## TEXT SEGMENT
»»

Coda File System

Re: backup fails on large volumes?

From: Sean Caron <caron.sean_at_gmail.com>
Date: Tue, 5 Sep 2006 14:24:19 -0400
Hi Jan,

Thanks for the information -- very enlightening as to what is happening
here.

It turned out that it just looked like my large volumes were being dumped
correctly; what
would happen is that it would churn for a while, dumping, and sure enough,
whenever it
got to a certain amount, it would delete whatever it had so far in /backup
(or something),
throw up one of those overflowed numbers of bytes dumped, and proceed to the
next
volume.

I'll take a look at backup.cc when I get back home today and see if I can
get it to cooperate
with what you've told me here; otherwise I suppose that I will just have to
bite the bullet, move
my tape drive to a client machine, and give this amanda program a shot.

Thanks, Sean
scaron_at_umich.edu

On 9/5/06, Jan Harkes <jaharkes_at_cs.cmu.edu> wrote:
>
> On Sun, Sep 03, 2006 at 05:06:03PM -0400, Sean Caron wrote:
> > Hmm... it seems to be working (so far) now, the second time around. I'll
> try
> > this again and see how it goes.
>
> Actually, I think it will probably not result in a valid volume dump.

««

## PROBLEM A
Copy everything in the Coda backup thread from "I'll take a" down to "program a shot." without changing a word.

## DATASET EXCERPTS
»»

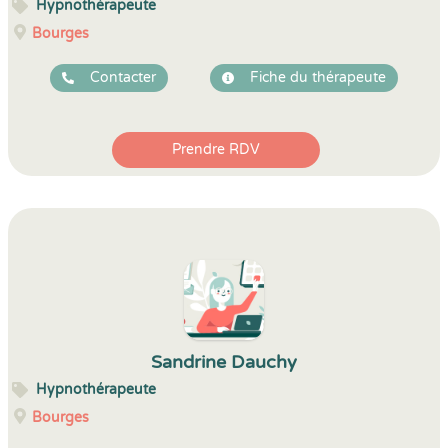
Hypnothérapeute
Bourges
Contacter
Fiche du thérapeute
Prendre RDV
Sandrine Dauchy
Hypnothérapeute
Bourges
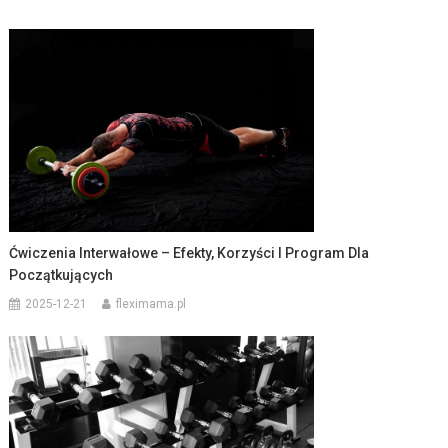
Ćwiczenia Interwałowe – Efekty, Korzyści I Program Dla
Początkujących
2025-12-21
fleximama.pl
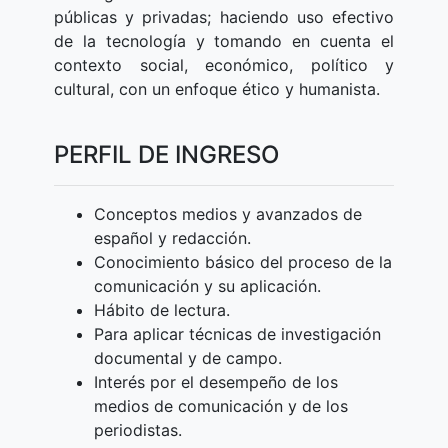
públicas y privadas; haciendo uso efectivo
de la tecnología y tomando en cuenta el
contexto social, económico, político y
cultural, con un enfoque ético y humanista.
PERFIL DE INGRESO
Conceptos medios y avanzados de
español y redacción.
Conocimiento básico del proceso de la
comunicación y su aplicación.
Hábito de lectura.
Para aplicar técnicas de investigación
documental y de campo.
Interés por el desempeño de los
medios de comunicación y de los
periodistas.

««

## PROBLEM B
Write out every line of the entries from the one containing "públicas y privadas; haciendo uso efectivo" down to the last line of the entries, both included, with no changes.

## TASK RESPONSE A
I'll take a look at backup.cc when I get back home today and see if I can
get it to cooperate
with what you've told me here; otherwise I suppose that I will just have to
bite the bullet, move
my tape drive to a client machine, and give this amanda program a shot.

## TASK RESPONSE B
públicas y privadas; haciendo uso efectivo
de la tecnología y tomando en cuenta el
contexto social, económico, político y
cultural, con un enfoque ético y humanista.
PERFIL DE INGRESO
Conceptos medios y avanzados de
español y redacción.
Conocimiento básico del proceso de la
comunicación y su aplicación.
Hábito de lectura.
Para aplicar técnicas de investigación
documental y de campo.
Interés por el desempeño de los
medios de comunicación y de los
periodistas.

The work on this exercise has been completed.